Читаем Александр Первый: император, христианин, человек полностью

Но и здесь, в этих двух феерических неделях не всё так гладко. Именно в них-то и начала закручиваться пружина будущих коллизий, столкновений сил, воль, интересов… И прежде всего здесь, разумеется, надо сказать, что сам Фотий отнюдь не ощущал себя ничьим, кроме Провидения, орудием – ни Голицына, ни Аракчеева; другое дело, что последний в житейской повести, творимой архимандритом, смотрелся положительным героем, а первый – отрицательным. Отчего так? Почему деликвентную распущенность графа суровый ригорист снисходительно не замечал, а духовная суетливость князя вызвала у него в скором времни даже анафему?.. Возможно, Фотий вправду считал эротоманию таким пустяком по сравнению с излишним любомудрием, что и говорить нечего; весьма возможно, и Аракчеева он полагал лишь временным подспорьем в той великой миссии, которую возложил на него Всевышний, а потому и курил фимиам Алексею Андреевичу из тактических ухищрений… Возможно, всё возможно. Во всяком случае, юлить и хитрить архимандрит ловко умел уже тогда, счастливой для него весной 1822 года – и нисколько не стоит сомневаться в том, что своё лукавство он совершенно оправдывал и ничуть его не стыдился, невинно веря, что всё сие совершается ради блага веры и церкви – такое вот иезуитское простодушие, sancta simplifiсata. Весьма приемлемо допущение: уже в первые дни знакомства с Голицыным, в тех самых беседах с участием Анны Орловой, Фотий понял, что с его точки зрения министр неисправим. Понял, но и виду не подал. Почему? Так нуждался в личной встрече с государем?.. И это очень может быть, и опять-таки с сугубо высшей целью – ведь он, Фотий, рождён быть царёвой совестью, это же яснее ясного! И ясно, что судьба ведёт эту совесть к её объекту, как то и должно – а раз так, то на этом святом пути хорошо всё, и отчего бы не притвориться другом и наставником «сына беззакония», зловредного князя Голицына… Пусть и он послужит делу, как разгонная ступень ракеты, которая потом отстреливается за ненадобностью.

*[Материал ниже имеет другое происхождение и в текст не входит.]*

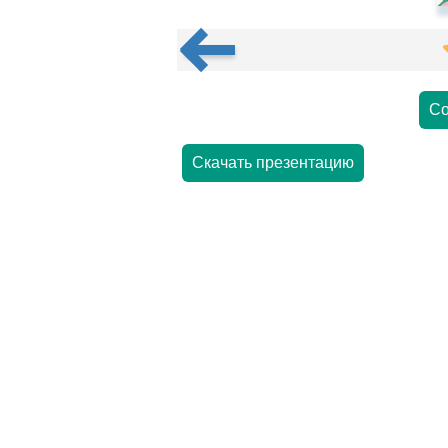
Со
Скачать презентацию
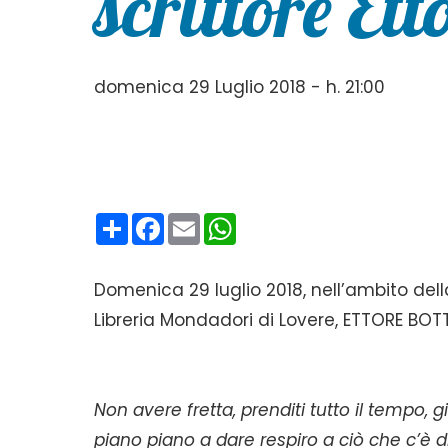
scrittore Ett
domenica 29 Luglio 2018 - h. 21:00
Condividi
Facebook
Email
WhatsApp
Domenica 29 luglio 2018, nell’ambito del
Libreria Mondadori di Lovere, ETTORE BOTTI 
Non avere fretta, prenditi tutto il tempo, 
piano piano a dare respiro a ciò che c’è di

И вот – 5 июня 1822 года. Каменноостровский дворец.

Александр жаждал восприять от гостя очередную порцию духовной свежести – и отчасти получил её, примерно так же, как некогда в беседе с Криднер. Правда, сам Фотий от такого сравнения пришёл бы в ужасный гнев (или в гневный ужас?..), да и сама аура свидания была совсем иной, чем в Гейдельберге в 1815-м – не слёзная грусть о грехах с последующим покаянием, а буйное, грозовое вскипание истин. Царь увидел, что пришедший к нему монах духовно пробуждён тем же самым, что и он, Александр – правдоискательством; только куда более мощно, решительно, горячо. И Александр поверил Фотию, увидел в нём наставника.

Император повергся перед гостем на колени, лобызал руки его – и просил совета. Что делать?! Что делать русскому царю, оказавшемуся в духовном тупике, в опаснейшем одиночестве?.. Ответ прозвучал тут же и без малейшего сомнения: «Противу тайных врагов тайно и нечаянно действуя, вдруг надобно открыто запретить и поступать» [5, 292].

Знал ли архимандрит о тайных обществах? Очень вероятно: через графиню Орлову он наверняка должен был быть в курсе тайн и полутайн бомонда. Но явно, что под «врагами» он разумел отнюдь не только заговорщиков в узком смысле: членов Северного и Южного обществ. Если Фотий и ведал об этих организациях, вряд ли он как-то особо выделял их из числа «тьмы сил вражьих», к чему причислял и масонов, и Библейское общество, и всевозможных сектантов, и даже архиепископа Филарета, которого невзлюбил до крайности. Вот на них всех и предложил провидец обрушить меч праведного царского гнева.

Наверное, Александр был несколько разочарован. От встречи с разрекламированным праведником можно было ожидать большего. Вполне можно допустить, что где-то в глубине души император надеялся увидеть чудо: преображение мира, хотя бы частичное; может быть, исходящий от гостя нетленный свет разлился бы по комнате…

Однако, ничего подобного не разлилось. В ответ на самые свои насущные запросы царь получил довольно банальные ответы. Опасность распространения тайных обществ он видел и без Фотия, и возможность обрушить на них тяжкую властную десницу у него была уже давно. Но он страшился рубить по живому; а Фотий ничуть не боялся такой радикальной хирургии: руби, царь! и будет ти благо, и нам вкупе – рецепт самый незатейливый, в котором Александру нетрудно было угадать рядовое социальное дилетантство.